§ **EXERCISE OBJECTIVE**:
Swap each "elevation (m)" in the data below for "altitude (m)", and keep every other line as it is.
Start of PROVIDED INFORMATION
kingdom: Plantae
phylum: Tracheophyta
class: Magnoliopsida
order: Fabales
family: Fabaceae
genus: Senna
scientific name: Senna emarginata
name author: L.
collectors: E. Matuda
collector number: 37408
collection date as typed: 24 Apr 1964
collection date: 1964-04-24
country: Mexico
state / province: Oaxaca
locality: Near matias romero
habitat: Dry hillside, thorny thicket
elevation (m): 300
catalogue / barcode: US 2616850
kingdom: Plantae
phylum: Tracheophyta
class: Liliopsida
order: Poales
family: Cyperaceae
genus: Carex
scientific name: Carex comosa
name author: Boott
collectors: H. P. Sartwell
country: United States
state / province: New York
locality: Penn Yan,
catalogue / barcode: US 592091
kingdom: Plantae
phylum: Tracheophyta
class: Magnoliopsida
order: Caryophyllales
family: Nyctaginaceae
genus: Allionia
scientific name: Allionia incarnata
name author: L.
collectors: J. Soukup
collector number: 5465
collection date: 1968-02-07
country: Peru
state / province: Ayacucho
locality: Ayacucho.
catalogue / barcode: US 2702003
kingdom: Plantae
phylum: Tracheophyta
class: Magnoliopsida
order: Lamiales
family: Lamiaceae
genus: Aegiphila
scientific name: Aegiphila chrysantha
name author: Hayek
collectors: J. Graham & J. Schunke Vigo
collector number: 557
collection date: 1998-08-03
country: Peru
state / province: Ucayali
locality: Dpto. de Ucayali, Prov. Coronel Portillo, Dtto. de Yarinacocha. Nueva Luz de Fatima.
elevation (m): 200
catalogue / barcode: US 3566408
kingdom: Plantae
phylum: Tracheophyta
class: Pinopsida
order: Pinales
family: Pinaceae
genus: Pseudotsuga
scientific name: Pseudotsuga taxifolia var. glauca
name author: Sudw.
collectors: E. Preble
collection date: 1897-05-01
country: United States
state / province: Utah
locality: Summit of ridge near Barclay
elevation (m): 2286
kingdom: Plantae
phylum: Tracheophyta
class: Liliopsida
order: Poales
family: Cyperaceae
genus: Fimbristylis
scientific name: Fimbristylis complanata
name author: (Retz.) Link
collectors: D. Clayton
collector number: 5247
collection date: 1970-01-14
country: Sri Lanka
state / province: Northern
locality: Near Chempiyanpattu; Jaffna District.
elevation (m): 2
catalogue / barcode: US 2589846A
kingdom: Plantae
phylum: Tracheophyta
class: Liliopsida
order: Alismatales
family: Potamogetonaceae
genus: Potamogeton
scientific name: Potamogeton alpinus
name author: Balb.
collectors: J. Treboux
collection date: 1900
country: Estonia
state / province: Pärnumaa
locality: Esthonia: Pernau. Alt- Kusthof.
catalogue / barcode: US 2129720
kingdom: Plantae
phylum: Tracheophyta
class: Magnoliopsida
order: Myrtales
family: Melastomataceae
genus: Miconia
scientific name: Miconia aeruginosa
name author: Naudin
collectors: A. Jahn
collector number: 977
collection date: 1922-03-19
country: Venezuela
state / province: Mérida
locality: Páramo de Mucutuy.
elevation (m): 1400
End of PROVIDED INFORMATION
§ **ANSWER TO THE TASK**:
kingdom: Plantae
phylum: Tracheophyta
class: Magnoliopsida
order: Fabales
family: Fabaceae
genus: Senna
scientific name: Senna emarginata
name author: L.
collectors: E. Matuda
collector number: 37408
collection date as typed: 24 Apr 1964
collection date: 1964-04-24
country: Mexico
state / province: Oaxaca
locality: Near matias romero
habitat: Dry hillside, thorny thicket
altitude (m): 300
catalogue / barcode: US 2616850
kingdom: Plantae
phylum: Tracheophyta
class: Liliopsida
order: Poales
family: Cyperaceae
genus: Carex
scientific name: Carex comosa
name author: Boott
collectors: H. P. Sartwell
country: United States
state / province: New York
locality: Penn Yan,
catalogue / barcode: US 592091
kingdom: Plantae
phylum: Tracheophyta
class: Magnoliopsida
order: Caryophyllales
family: Nyctaginaceae
genus: Allionia
scientific name: Allionia incarnata
name author: L.
collectors: J. Soukup
collector number: 5465
collection date: 1968-02-07
country: Peru
state / province: Ayacucho
locality: Ayacucho.
catalogue / barcode: US 2702003
kingdom: Plantae
phylum: Tracheophyta
class: Magnoliopsida
order: Lamiales
family: Lamiaceae
genus: Aegiphila
scientific name: Aegiphila chrysantha
name author: Hayek
collectors: J. Graham & J. Schunke Vigo
collector number: 557
collection date: 1998-08-03
country: Peru
state / province: Ucayali
locality: Dpto. de Ucayali, Prov. Coronel Portillo, Dtto. de Yarinacocha. Nueva Luz de Fatima.
altitude (m): 200
catalogue / barcode: US 3566408
kingdom: Plantae
phylum: Tracheophyta
class: Pinopsida
order: Pinales
family: Pinaceae
genus: Pseudotsuga
scientific name: Pseudotsuga taxifolia var. glauca
name author: Sudw.
collectors: E. Preble
collection date: 1897-05-01
country: United States
state / province: Utah
locality: Summit of ridge near Barclay
altitude (m): 2286
kingdom: Plantae
phylum: Tracheophyta
class: Liliopsida
order: Poales
family: Cyperaceae
genus: Fimbristylis
scientific name: Fimbristylis complanata
name author: (Retz.) Link
collectors: D. Clayton
collector number: 5247
collection date: 1970-01-14
country: Sri Lanka
state / province: Northern
locality: Near Chempiyanpattu; Jaffna District.
altitude (m): 2
catalogue / barcode: US 2589846A
kingdom: Plantae
phylum: Tracheophyta
class: Liliopsida
order: Alismatales
family: Potamogetonaceae
genus: Potamogeton
scientific name: Potamogeton alpinus
name author: Balb.
collectors: J. Treboux
collection date: 1900
country: Estonia
state / province: Pärnumaa
locality: Esthonia: Pernau. Alt- Kusthof.
catalogue / barcode: US 2129720
kingdom: Plantae
phylum: Tracheophyta
class: Magnoliopsida
order: Myrtales
family: Melastomataceae
genus: Miconia
scientific name: Miconia aeruginosa
name author: Naudin
collectors: A. Jahn
collector number: 977
collection date: 1922-03-19
country: Venezuela
state / province: Mérida
locality: Páramo de Mucutuy.
altitude (m): 1400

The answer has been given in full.